# Erno Rubik Signature



## snively (Feb 12, 2012)

Hey, I hope this is the right place for this question. I'm not a speedsolver or anything (I can solve a 3x3 layer by layer in about a minute) but I know speedsolving.com is where the best of you guys frequent. 

Here's the deal, about 5 years ago, or when it first came out, I bought a Rubik's Revolution Signature Edition. I didn't know or particularly care that it was a signature edition, it was the only type for sale at the time. I discovered, when I opened the box, that there was a Certificate of Authenticity inside and was hand signed by Erno Rubik. Trust me, based on the color of the pen, the indent into the cardstock, and the stuttering of the ink, it's definitely a real-life signature, and it matches the other signatures I've looked at on google images.

I looked around at other Signature Edition Revolutions and didn't notice the card in them (it would have been visible through the bottom of the container) and then eventually the signature edition faded out and it just became the standard edition. 

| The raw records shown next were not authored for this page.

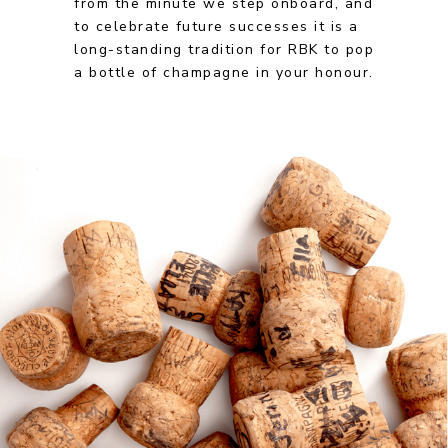
from the minute we step onboard, and
to celebrate future successes it is a
long-standing tradition for RBK to pop
a bottle of champagne in your honour.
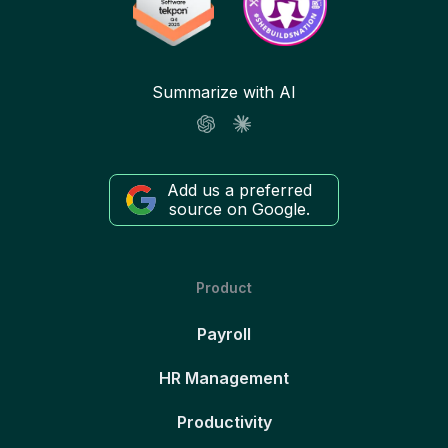
Summarize with AI
Add us a preferred
source on Google.
Product
Payroll
HR Management
Productivity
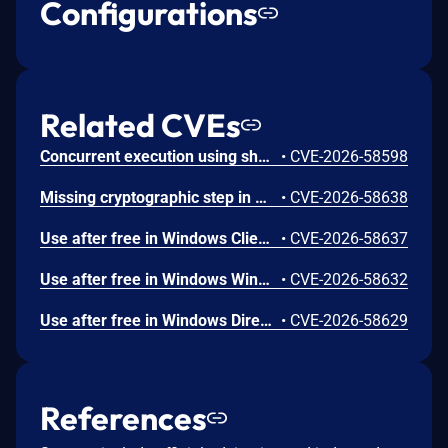
Configurations
Related CVEs
Concurrent execution using shared resource with improper synchronization ('race condition') in Windows Backup Engine allows an authorized attacker to elevate privileges locally.
•
CVE-2026-58598
Missing cryptographic step in Windows Boot Loader allows an authorized attacker to bypass a security feature locally.
•
CVE-2026-58638
Use after free in Windows Client-Side Caching (CSC) Service allows an authorized attacker to elevate privileges locally.
•
CVE-2026-58637
Use after free in Windows Win32K allows an authorized attacker to elevate privileges locally.
•
CVE-2026-58632
Use after free in Windows DirectX allows an authorized attacker to elevate privileges locally.
•
CVE-2026-58629
References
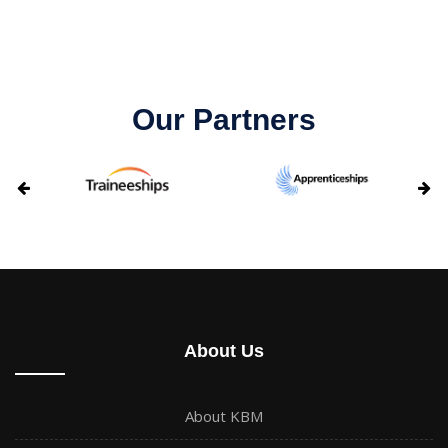
Our Partners
About Us
About KBM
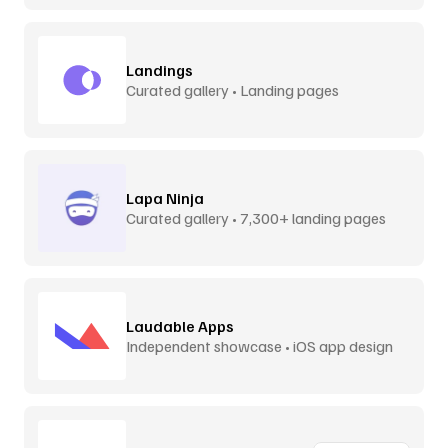
Landings
Curated gallery • Landing pages
Lapa Ninja
Curated gallery • 7,300+ landing pages
Laudable Apps
Independent showcase • iOS app design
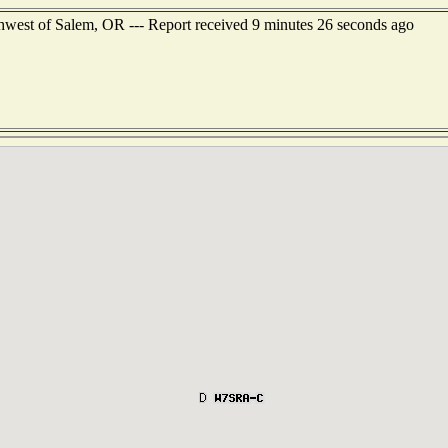
hwest of Salem, OR --- Report received 9 minutes 26 seconds ago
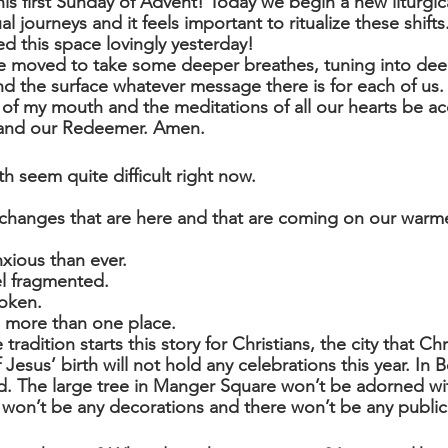
s first Sunday of Advent! Today we begin a new liturgica
al journeys and it feels important to ritualize these shift
 this space lovingly yesterday!
are moved to take some deeper breathes, tuning into dee
d the surface whatever message there is for each of us.
f my mouth and the meditations of all our hearts be ac
 and our Redeemer. Amen.
h seem quite difficult right now.
changes that are here and that are coming on our warme
xious than ever.
l fragmented.
oken.
n more than one place.
radition starts this story for Christians, the city that Chr
 Jesus’ birth will not hold any celebrations this year. In 
d. The large tree in Manger Square won’t be adorned wit
re won’t be any decorations and there won’t be any public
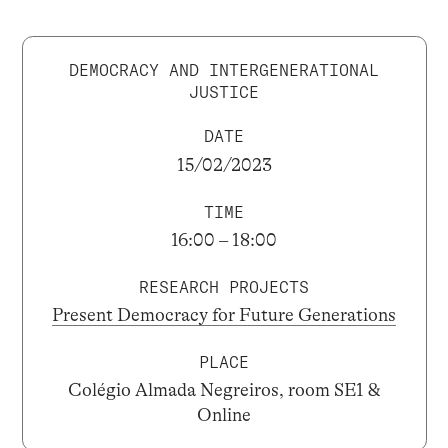
DEMOCRACY AND INTERGENERATIONAL
JUSTICE
DATE
15/02/2023
TIME
16:00 – 18:00
RESEARCH PROJECTS
Present Democracy for Future Generations
PLACE
Colégio Almada Negreiros, room SE1 &
Online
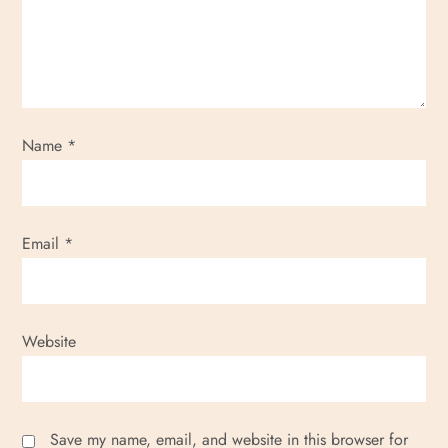
Name
*
Email
*
Website
Save my name, email, and website in this browser for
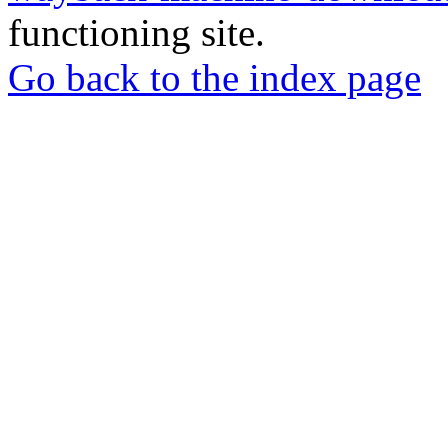
functioning site.
Go back to the index page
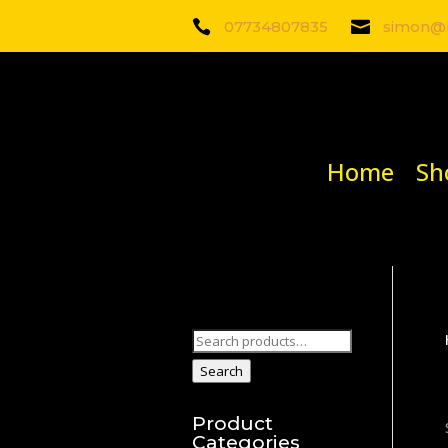

07734807835

simon@b
Home
Sh
Search
for:
Search
Product
Categories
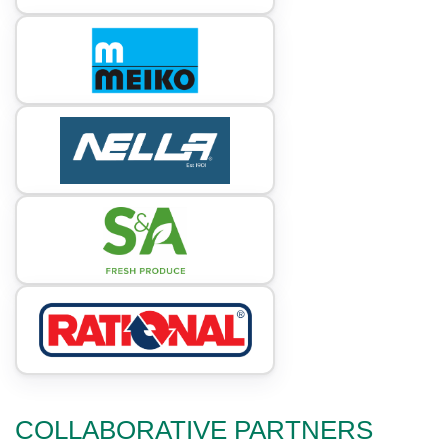
COLLABORATIVE PARTNERS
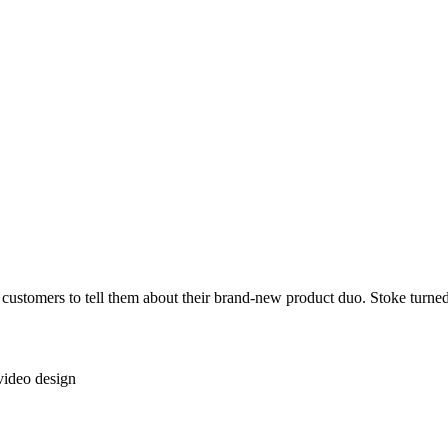
stomers to tell them about their brand-new product duo. Stoke turned tha
video design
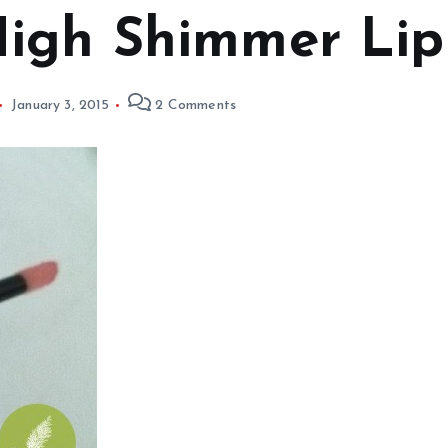
igh Shimmer Lip 
January 3, 2015
2 Comments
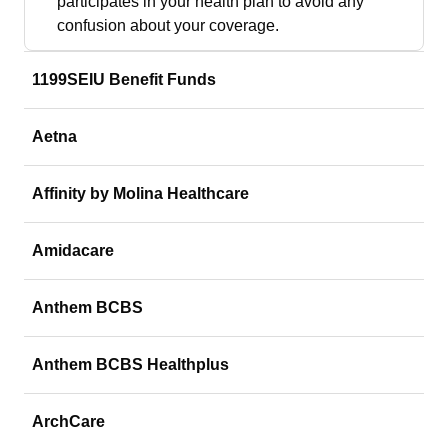
participates in your health plan to avoid any
confusion about your coverage.
1199SEIU Benefit Funds
Aetna
Affinity by Molina Healthcare
Amidacare
Anthem BCBS
Anthem BCBS Healthplus
ArchCare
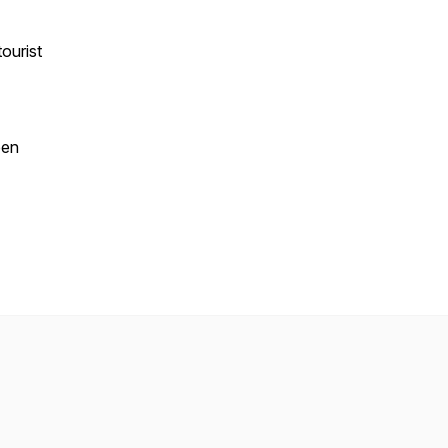
ourist
pen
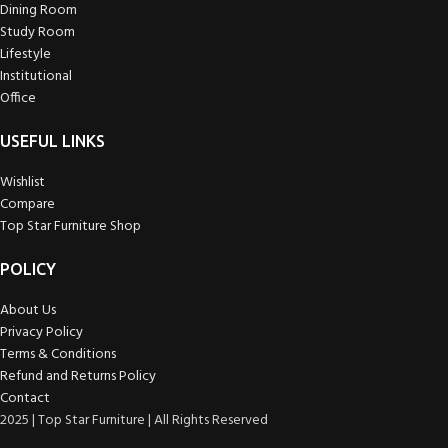
Dining Room
Study Room
Lifestyle
Institutional
Office
USEFUL LINKS
Wishlist
Compare
Top Star Furniture Shop
POLICY
About Us
Privacy Policy
Terms & Conditions
Refund and Returns Policy
Contact
2025 | Top Star Furniture | All Rights Reserved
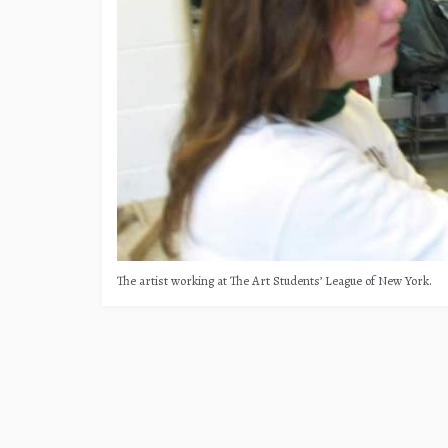
The artist working at The Art Students’ League of New York.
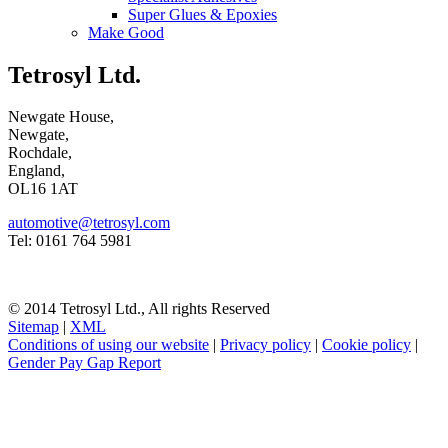
Super Glues & Epoxies
Make Good
Tetrosyl Ltd.
Newgate House,
Newgate,
Rochdale,
England,
OL16 1AT
automotive@tetrosyl.com
Tel: 0161 764 5981
© 2014 Tetrosyl Ltd., All rights Reserved
Sitemap
|
XML
Conditions of using our website
|
Privacy policy
|
Cookie policy
|
Gender Pay Gap Report
NOTE! This site uses cookies and similar
technologies.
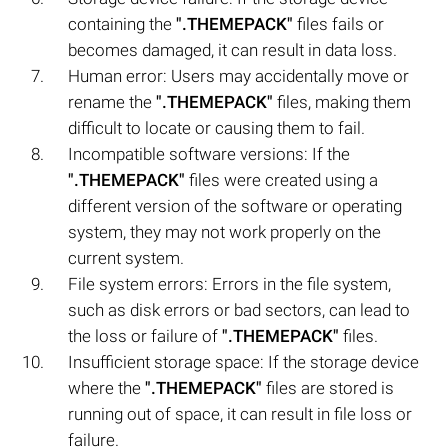
containing the
".THEMEPACK"
files fails or
becomes damaged, it can result in data loss.
Human error: Users may accidentally move or
rename the
".THEMEPACK"
files, making them
difficult to locate or causing them to fail.
Incompatible software versions: If the
".THEMEPACK"
files were created using a
different version of the software or operating
system, they may not work properly on the
current system.
File system errors: Errors in the file system,
such as disk errors or bad sectors, can lead to
the loss or failure of
".THEMEPACK"
files.
Insufficient storage space: If the storage device
where the
".THEMEPACK"
files are stored is
running out of space, it can result in file loss or
failure.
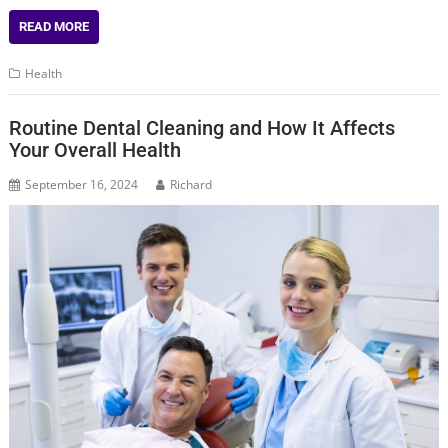
READ MORE
Health
Routine Dental Cleaning and How It Affects
Your Overall Health
September 16, 2024
Richard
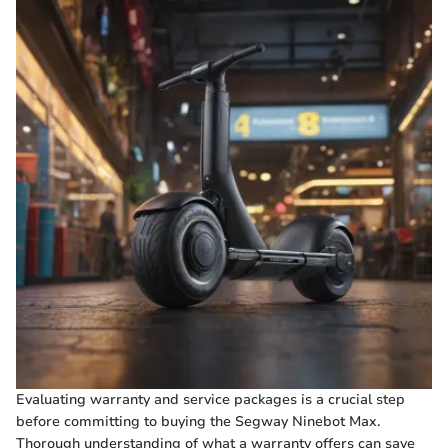
Evaluating warranty and service packages is a crucial step
before committing to buying the Segway Ninebot Max.
Thorough understanding of what a warranty offers can save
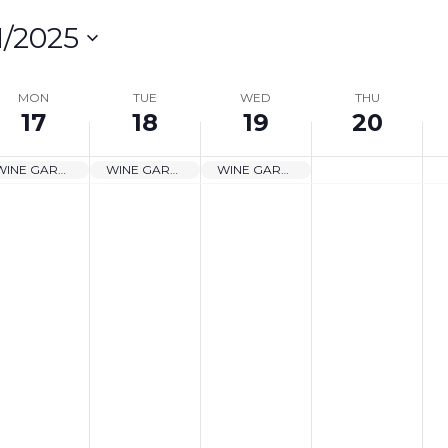
1/2025
lect
te.
MON
TUE
WED
THU
17
18
19
20
on
WINE GARDEN CLOSED
WINE GARDEN CLOSED
WINE GARDEN CLOSED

I've done many a google search to try to find evidence of this certificate of authenticity with Rubik's signature existing but can't find any mention or picture of it anywhere. Have you guys heard of it? Any idea how many were made and distributed? I just now discovered it again in my closet and it piqued my interest. Thanks!


----------



## FlyingFingers (Feb 13, 2012)

Woahhh........


----------



## BrainOfSweden (Feb 13, 2012)

I haven't heard about this before, but that .. is .. awesome. I would so much wan't to have his signature on anything.

_Edit:_
I had to look this up on ebay, and even though all of them says signature edition (they might mean the signature on the cube, that looks printed), they go for 14$ and up. However, the only one that claims it has one of these certificates goes for 30$. But no, I never heard of this before.


----------



## snively (Feb 15, 2012)

Any idea who I should contact to try to get some more information about it?


----------



## BrainOfSweden (Feb 15, 2012)

I don't know how easy it is to contact a reliable representant from Seven Towns, but that's what I should try in the first place.


----------



## KJ (Feb 15, 2012)

O_____O
Woah.


----------